WORK ITEM: Only one stretch of the data below is wanted: the lines from the one with "hfov_deg: 100.3" through the one with "focal_mm: 10", repeated exactly.

PROVIDED RECORDS:
Segment Open

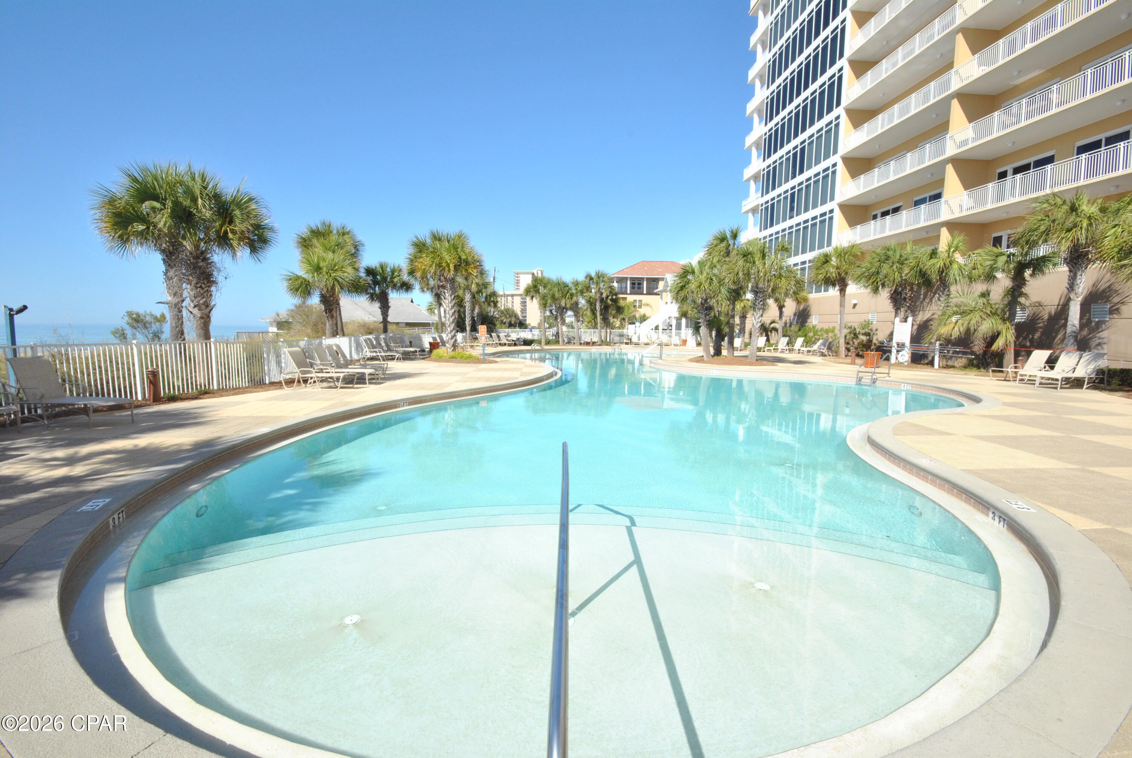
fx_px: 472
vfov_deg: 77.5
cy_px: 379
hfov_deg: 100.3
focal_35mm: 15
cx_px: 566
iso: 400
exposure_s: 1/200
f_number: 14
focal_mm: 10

Segment Closed
Segment Open

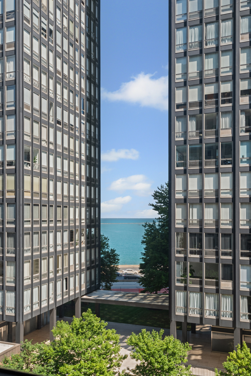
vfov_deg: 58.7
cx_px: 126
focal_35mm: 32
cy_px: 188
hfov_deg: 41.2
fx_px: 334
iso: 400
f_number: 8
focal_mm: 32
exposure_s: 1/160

Segment Closed

TASK RESPONSE:
hfov_deg: 100.3
focal_35mm: 15
cx_px: 566
iso: 400
exposure_s: 1/200
f_number: 14
focal_mm: 10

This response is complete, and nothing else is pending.